### READING PASSAGE
-- Opening Marker --

Two Songs On The Trainride To Peace

When I first heard Elly Stone sing Jacques Brel's "Marieke" so long ago, I knew I'd encountered an enigma. I was quite young and could only make out bits of Dutch, French and English but later, after I saw this clip from "Jacques Brel is Alive and Well and Living in Paris",[ I realized she had adapted the song to lament the loss of her childhood self, or a child, or a generation --in Flanders Fields?-- I don't know but would appreciate ideas from readers].


Elly Stone sings "Marieke"

Song 2 is one that still chokes me up a little. I was watching tv in 1969 because one of my favorite humorists, Moms Mabley, was a guest on the Griffin show. I had never heard her sing, maybe because her voice was calculated for comedy, but I heard her that night and never forgot --never will forget. I met Martin Luther King Jr. a few months before his death. Attended a welcome rally for Bobby Kennedy a month before his death. I listened to this Dick Holler song, which I'd heard on A.M. radio sung by the excellent Dion DiMucci, but it never hit home so hard until I saw this:


Moms Mabley, "Abraham, Martin, John and Bobby"

-- Closing Marker --

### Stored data
-- Opening Marker --

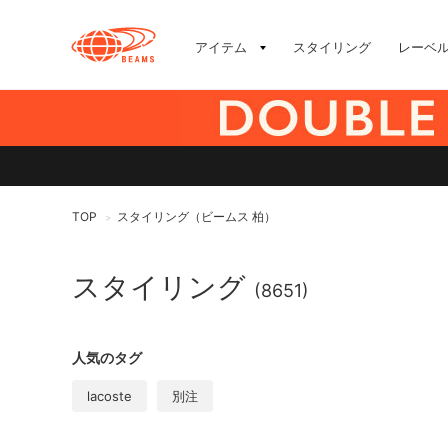
アイテム
スタイリング
レーベ
TOP
スタイリング（ビームス 柏）
>
スタイリング
(8651)
人気のタグ
lacoste
別注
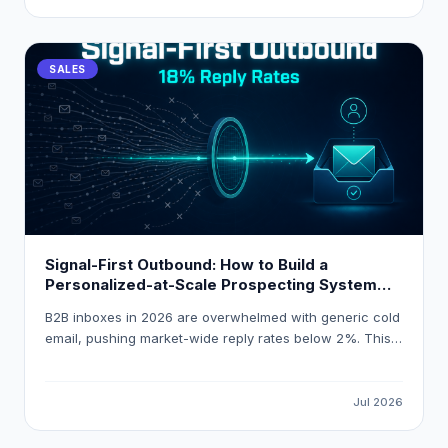
composite intent scoring, and routes high-intent
accounts into HubSpot or Salesforce automatically using
LeadOcean and Eaglet by PlusClouds.
SALES
Signal-First Outbound: How to Build a
Personalized-at-Scale Prospecting System
That Gets 18 % Reply Rates
B2B inboxes in 2026 are overwhelmed with generic cold
email, pushing market-wide reply rates below 2%. This
guide explains how to build a signal-first, personalized-
at-scale outbound system that consistently achieves
18% reply rates by triggering outreach on real buying
Jul 2026
events and using AI-powered enrichment tools like
LeadOcean and Eaglet.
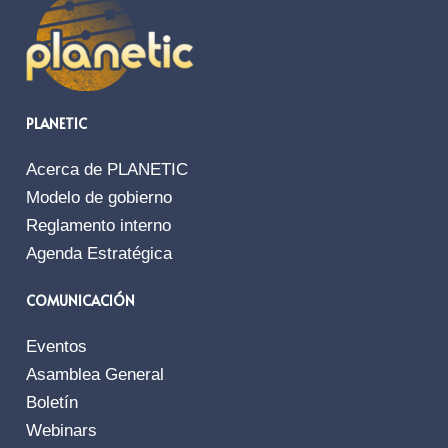
PLANETIC
Acerca de PLANETIC
Modelo de gobierno
Reglamento interno
Agenda Estratégica
COMUNICACIÓN
Eventos
Asamblea General
Boletín
Webinars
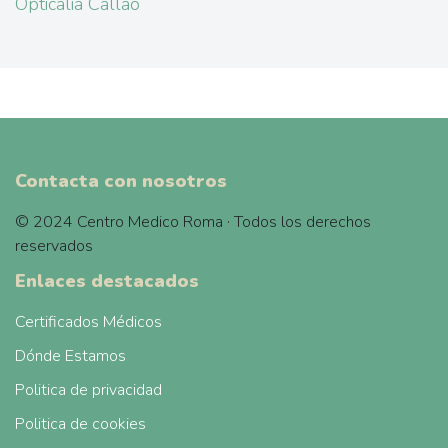
Opticalia Callao
Contacta con nosotros
© 2024 Centro Medico Roma · Todos los derechos
reservados
Enlaces destacados
Certificados Médicos
Dónde Estamos
Politica de privacidad
Politica de cookies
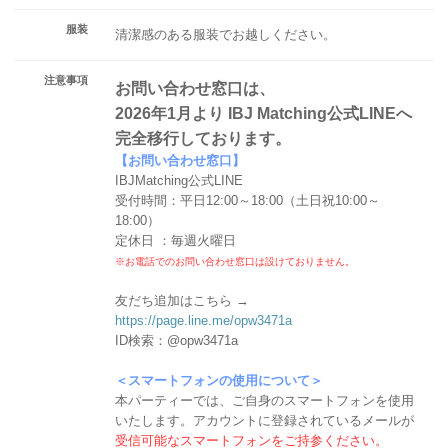
服装
清潔感のある服装でお越しください。
注意事項
お問い合わせ窓口は、
2026年1月より IBJ Matching公式LINEへ
完全移行しております。
【お問い合わせ窓口】
IBJMatching公式LINE
受付時間：平日12:00～18:00（土日祝10:00～
18:00）
定休日 ：毎週火曜日
※お電話でのお問い合わせ窓口は設けておりません。
友だち追加はこちら →
https://page.line.me/opw3471a
ID検索：@opw3471a
＜スマートフォンの使用について＞
本パーティーでは、ご自身のスマートフォンを使用
いたします。アカウントに登録されているメールが
受信可能なスマートフォンをご持参ください。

-- Closing Marker --

### TASKS
a - According to the post about two songs, why was the writer watching television in 1969? Answer in one to three sentences.
b - Extract every line of the listing that contains the word "using".
The post about two songs and the listing have no connection to each other.

### ANSWERS BELOW
a - The writer was watching television in 1969 because Moms Mabley, one of the writer's favorite humorists, was a guest on the Griffin show.

b -
accounts into HubSpot or Salesforce automatically using
events and using AI-powered enrichment tools like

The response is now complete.